The combined attack, delivered about 3:45 p. m., proved overwhelming. The Federal line staggered and fell back, retiring across the field in some semblance of order. A brief rally north of Young’s Branch was broken up by Confederate artillery fire. All other attempts to rally the men proved futile. They had had enough. Now they continued homeward by the various routes of the morning’s advance. Bravely covering the retreat were Sykes’ regulars and Palmer’s squadron of cavalry.

As the main body of the Federal army retreated in the direction of Sudley Ford, Keyes’ brigade recrossed at the Stone Bridge closely pursued by a Confederate detachment led by Kemper’s battery. Riding astraddle one of the guns was the venerable “Yankee hater,” Edmund Ruffin, who had fired one of the first shots at Fort Sumter. Dusty and weary he had arrived upon the field in the closing moments of the battle in time to hail Kemper’s battery as it was passing.

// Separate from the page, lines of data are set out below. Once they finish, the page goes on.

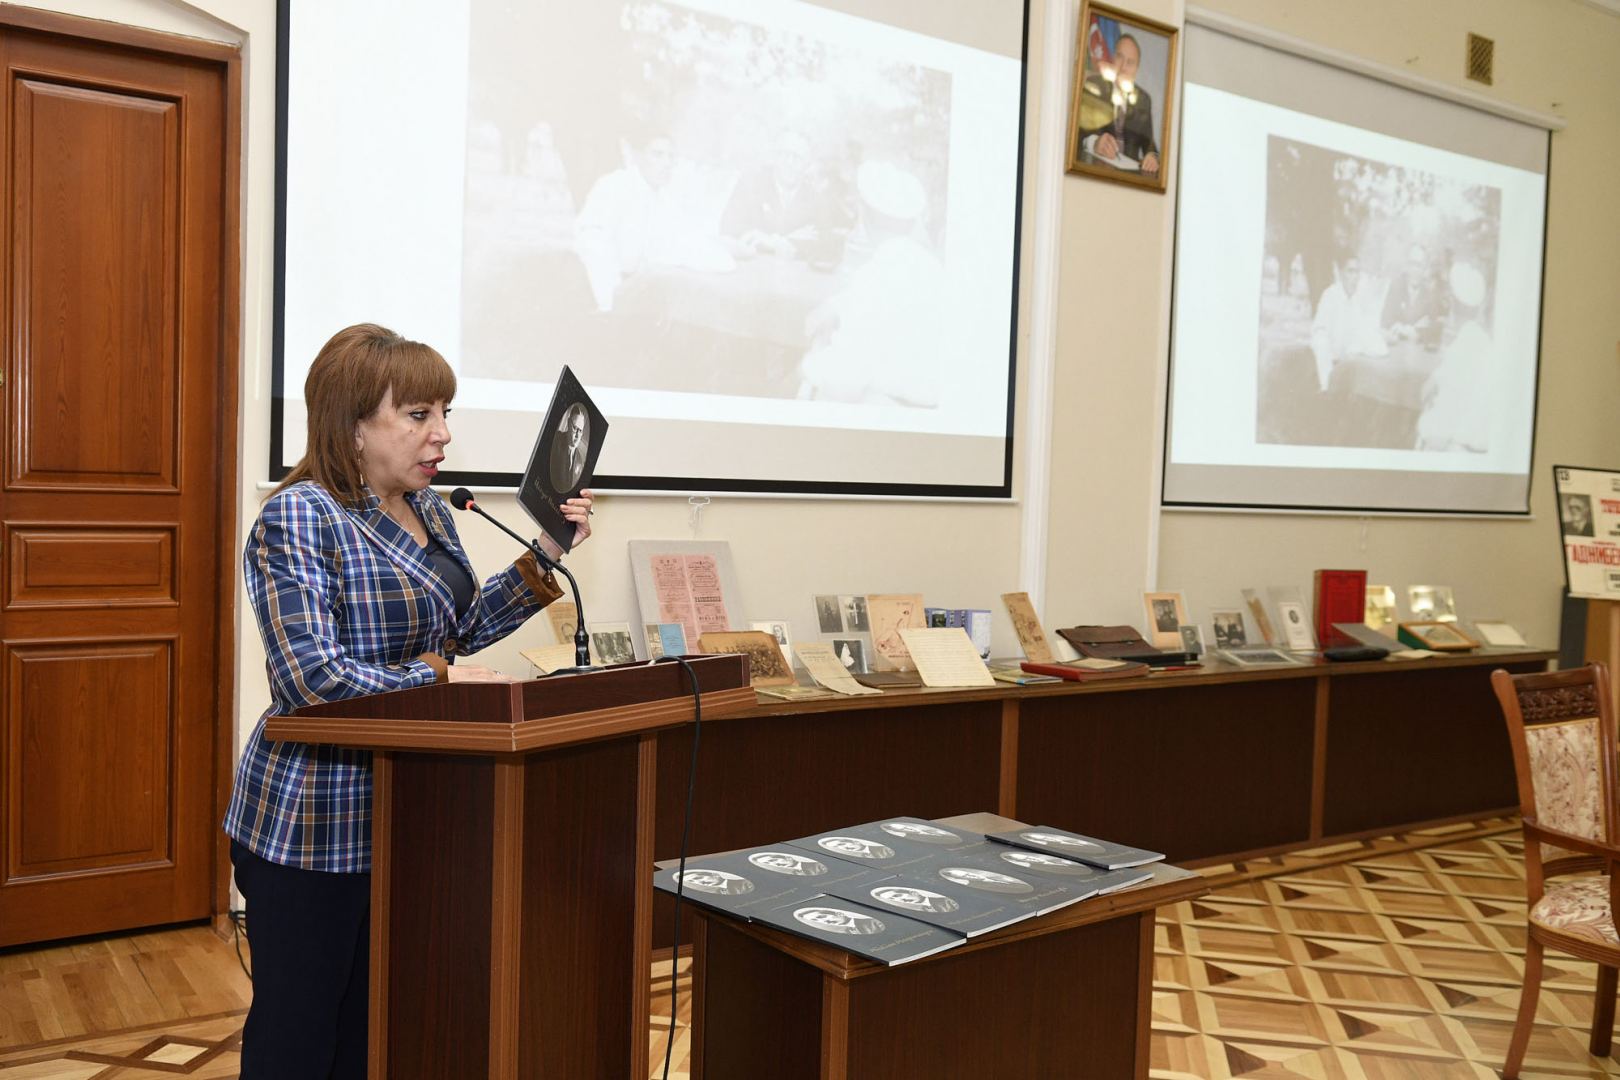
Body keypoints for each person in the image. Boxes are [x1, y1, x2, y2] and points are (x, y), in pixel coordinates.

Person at [223, 324, 594, 1079]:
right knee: (299, 1039)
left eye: (445, 413)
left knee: (377, 1033)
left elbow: (458, 632)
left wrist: (547, 553)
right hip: (316, 819)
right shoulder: (302, 515)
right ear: (353, 426)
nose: (443, 434)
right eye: (419, 415)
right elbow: (310, 680)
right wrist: (437, 679)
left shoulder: (432, 511)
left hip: (412, 808)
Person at [721, 129, 840, 262]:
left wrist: (776, 243)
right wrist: (789, 242)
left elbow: (828, 246)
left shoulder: (816, 199)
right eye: (784, 154)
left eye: (797, 157)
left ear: (807, 164)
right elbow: (728, 229)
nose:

Eager to get another shot at the enemy, he held precariously to his seat as the battery went jolting past the Stone Bridge and along the pike now littered with arms, accoutrements, haversacks, knapsacks, loose articles of clothing, blankets, drums, and brass musical instruments left by the rapidly retiring troops.

The Robinson House. From a wartime photograph in “Photographic History of the Civil War.”

After proceeding a few miles, Kemper’s guns reached an advantageous rise. There they were unlimbered and quickly made ready for firing. The first shot, fired by the elderly Ruffin, hit squarely upon the suspension bridge over Cub Run upsetting a wagon that had just been driven upon it. This served to barricade the bridge to further use by other vehicles. In quick succession more shots were fired. Complete panic now seized the Federal troops as they fled in a wild rout back to Washington. Adding to the confusion were the throngs of sightseers and fugitives who crowded the narrow roads. The roar of the flight, wrote Russell, The London Times’ correspondent, was like the rush of a great river. All through the night and the rain of the next day the tide of soldiers and civilians streamed into Washington. Attempts by McDowell to rally the soldiers were in vain.

The exhausted, battle-weary Confederates made no effective pursuit. Early’s brigade and Stuart’s cavalry did succeed in capturing quite a number of prisoners, but the main Union force escaped. July 22 found both armies in the positions they had occupied prior to the 16th.

EFFECTS OF FIRST MANASSAS.

The news of the disaster was first received in the Capital with incredulity and amazement, then with consternation. Throughout the night President Lincoln received spectators of the battle and listened in silence to their descriptions of the engagement.

“For a few days,” writes Channing, “the North was dazed, stocks went down, money went up, and people sat around with their hands folded in despair. Then, almost as by magic, the scene shifted and stern resolve took the place of the hysteria of the Hundred Days since Sumter. Lincoln called for volunteers. The best blood of the North in all ranks of society, in the East, in the Ohio Valley, and on the shores of the Great Lakes responded. The new men went into the conflict with a determination and a spirit that has seldom been seen and never excelled.”

In the South, the news of the victory was received with great elation. Thanksgiving sermons were preached from the pulpits while public officials commemorated the event with congratulatory proclamations. In the ill-considered opinion of many Southerners the war was over, yet seldom if ever has so complete a victory borne such meager results. An overweening confidence and a false sense of security developed in the South a paralysis of enterprise more damaging to it than was the disaster of defeat for the North.